▶ [WHAT THE EXERCISE ASKS]
Output each record in full, exactly as it stands.

▶ [DATA TO EXAMINE]
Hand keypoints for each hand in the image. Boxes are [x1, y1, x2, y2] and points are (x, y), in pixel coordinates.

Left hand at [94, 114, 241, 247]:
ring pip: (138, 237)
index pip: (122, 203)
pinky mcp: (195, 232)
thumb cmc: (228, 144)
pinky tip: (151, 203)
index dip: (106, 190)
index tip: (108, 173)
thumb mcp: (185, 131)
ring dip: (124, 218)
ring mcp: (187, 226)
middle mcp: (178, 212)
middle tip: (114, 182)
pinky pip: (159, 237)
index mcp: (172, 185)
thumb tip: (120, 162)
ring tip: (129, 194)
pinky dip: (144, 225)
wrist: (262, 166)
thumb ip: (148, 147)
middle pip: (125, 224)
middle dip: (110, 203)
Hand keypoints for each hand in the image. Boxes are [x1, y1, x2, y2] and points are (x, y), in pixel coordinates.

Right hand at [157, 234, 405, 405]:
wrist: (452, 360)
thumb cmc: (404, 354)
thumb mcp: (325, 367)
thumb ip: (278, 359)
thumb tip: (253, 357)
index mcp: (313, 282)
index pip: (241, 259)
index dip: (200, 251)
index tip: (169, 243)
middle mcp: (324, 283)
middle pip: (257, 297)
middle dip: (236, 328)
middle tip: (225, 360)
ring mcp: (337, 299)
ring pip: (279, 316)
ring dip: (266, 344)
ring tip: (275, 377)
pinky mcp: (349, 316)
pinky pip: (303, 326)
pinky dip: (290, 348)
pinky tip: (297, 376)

▶ [SOLUTION TO THIS PROBLEM]
Hand keypoints for each hand in the image. Boxes are [x1, y1, x2, y2] and points are (x, y), in pixel coordinates.

Left hand at [94, 114, 241, 247]:
ring pip: (138, 237)
index pip: (122, 203)
pinky mcp: (195, 232)
thumb cmc: (228, 144)
pinky tip: (151, 203)
index dip: (106, 190)
index tip: (108, 173)
thumb mcp: (185, 131)
ring dip: (124, 218)
ring mcp: (187, 226)
middle mcp: (178, 212)
middle tip: (114, 182)
pinky pip: (159, 237)
index mcp: (172, 185)
thumb tip: (120, 162)
ring tip: (129, 194)
pinky dip: (144, 225)
wrist: (262, 166)
thumb ip: (148, 147)
middle pip: (125, 224)
middle dip: (110, 203)
Hand keypoints for each hand in the image. Boxes are [x1, y1, x2, y2] and points are (x, y), in pixel coordinates.

Right hand at [157, 234, 405, 405]:
wrist: (452, 360)
thumb cmc: (404, 354)
thumb mcp: (325, 367)
thumb ip: (278, 359)
thumb tip: (253, 357)
index mcp: (313, 282)
index pip: (241, 259)
index dip: (200, 251)
index tip: (169, 243)
middle mcp: (324, 283)
middle pip: (257, 297)
middle dip: (236, 328)
middle tip: (225, 360)
ring mcp: (337, 299)
ring pip: (279, 316)
ring dip: (266, 344)
ring tip: (275, 377)
pinky mcp: (349, 316)
pinky pip: (303, 326)
pinky dip: (290, 348)
pinky tip: (297, 376)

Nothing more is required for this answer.